Muse v. Charter Hospital of Winston-Salem, Inc. case brief

Muse v. Charter Hospital of Winston-Salem, Inc. case brief summary
452 S.E.2d 589 (1995)


CASE SYNOPSIS
Defendants, hospital and parent corporation, appealed a judgment of the Guilford County Superior Court (North Carolina), which awarded plaintiff estate compensatory and punitive damages for the wrongful death of the decedent as the result of hospital's practice of discharging patients when their insurance expired.

CASE FACTS

The hospital and parent corporation contended that the estate's theory of liability did not exist under the law and that the separate awards of punitive damages against them were improper.
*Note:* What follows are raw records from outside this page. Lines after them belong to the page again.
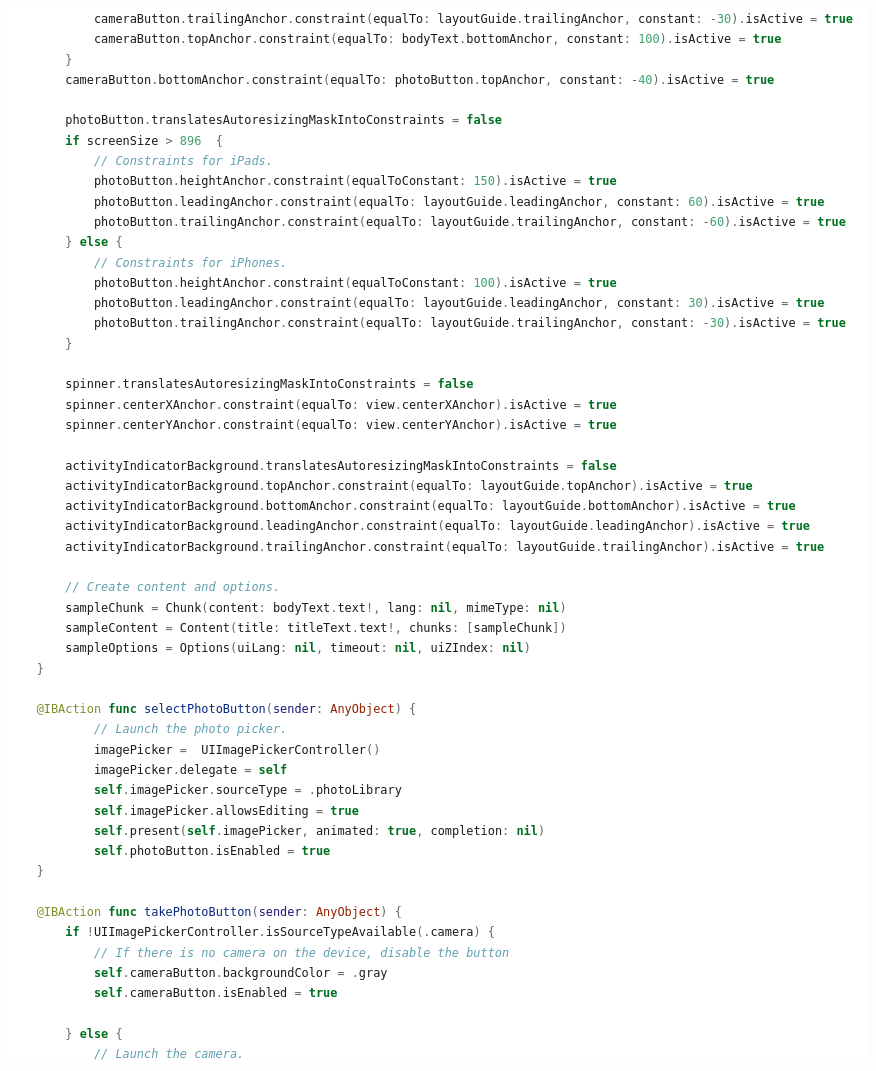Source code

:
 ```swift
            cameraButton.trailingAnchor.constraint(equalTo: layoutGuide.trailingAnchor, constant: -30).isActive = true
            cameraButton.topAnchor.constraint(equalTo: bodyText.bottomAnchor, constant: 100).isActive = true
        }
        cameraButton.bottomAnchor.constraint(equalTo: photoButton.topAnchor, constant: -40).isActive = true
        
        photoButton.translatesAutoresizingMaskIntoConstraints = false
        if screenSize > 896  {
            // Constraints for iPads.
            photoButton.heightAnchor.constraint(equalToConstant: 150).isActive = true
            photoButton.leadingAnchor.constraint(equalTo: layoutGuide.leadingAnchor, constant: 60).isActive = true
            photoButton.trailingAnchor.constraint(equalTo: layoutGuide.trailingAnchor, constant: -60).isActive = true
        } else {
            // Constraints for iPhones.
            photoButton.heightAnchor.constraint(equalToConstant: 100).isActive = true
            photoButton.leadingAnchor.constraint(equalTo: layoutGuide.leadingAnchor, constant: 30).isActive = true
            photoButton.trailingAnchor.constraint(equalTo: layoutGuide.trailingAnchor, constant: -30).isActive = true
        }
        
        spinner.translatesAutoresizingMaskIntoConstraints = false
        spinner.centerXAnchor.constraint(equalTo: view.centerXAnchor).isActive = true
        spinner.centerYAnchor.constraint(equalTo: view.centerYAnchor).isActive = true
        
        activityIndicatorBackground.translatesAutoresizingMaskIntoConstraints = false
        activityIndicatorBackground.topAnchor.constraint(equalTo: layoutGuide.topAnchor).isActive = true
        activityIndicatorBackground.bottomAnchor.constraint(equalTo: layoutGuide.bottomAnchor).isActive = true
        activityIndicatorBackground.leadingAnchor.constraint(equalTo: layoutGuide.leadingAnchor).isActive = true
        activityIndicatorBackground.trailingAnchor.constraint(equalTo: layoutGuide.trailingAnchor).isActive = true
        
        // Create content and options.
        sampleChunk = Chunk(content: bodyText.text!, lang: nil, mimeType: nil)
        sampleContent = Content(title: titleText.text!, chunks: [sampleChunk])
        sampleOptions = Options(uiLang: nil, timeout: nil, uiZIndex: nil)
    }
    
    @IBAction func selectPhotoButton(sender: AnyObject) {
            // Launch the photo picker.
            imagePicker =  UIImagePickerController()
            imagePicker.delegate = self
            self.imagePicker.sourceType = .photoLibrary
            self.imagePicker.allowsEditing = true
            self.present(self.imagePicker, animated: true, completion: nil)
            self.photoButton.isEnabled = true
    }
    
    @IBAction func takePhotoButton(sender: AnyObject) {
        if !UIImagePickerController.isSourceTypeAvailable(.camera) {
            // If there is no camera on the device, disable the button
            self.cameraButton.backgroundColor = .gray
            self.cameraButton.isEnabled = true
            
        } else {
            // Launch the camera.
```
The court found that the decedent had committed suicide after being discharged from hospital.

DISCUSSION


  • The court affirmed the compensatory award, but reversed and remanded the punitive awards. 
  • After concluding that the hospital had a duty not to institute a policy or practice which required that patients be discharged when their insurance expired and which interfered with the medical judgment of the doctor, the court found sufficient evidence that the hospital's practices were below this standard of care and were willful or wanton. 
  • The court determined, however, that the trial court had erred in instructing the jury that it could impose punitive damages against both the hospital and parent corporation because after finding that the hospital was an instrumentality of the parent corporation, the two should have been treated as one in assessing liability.

CONCLUSION

The court affirmed the compensatory award for the estate against the hospital and parent corporation in a wrongful death action, but reversed and remanded the punitive awards against both the hospital and parent corporation.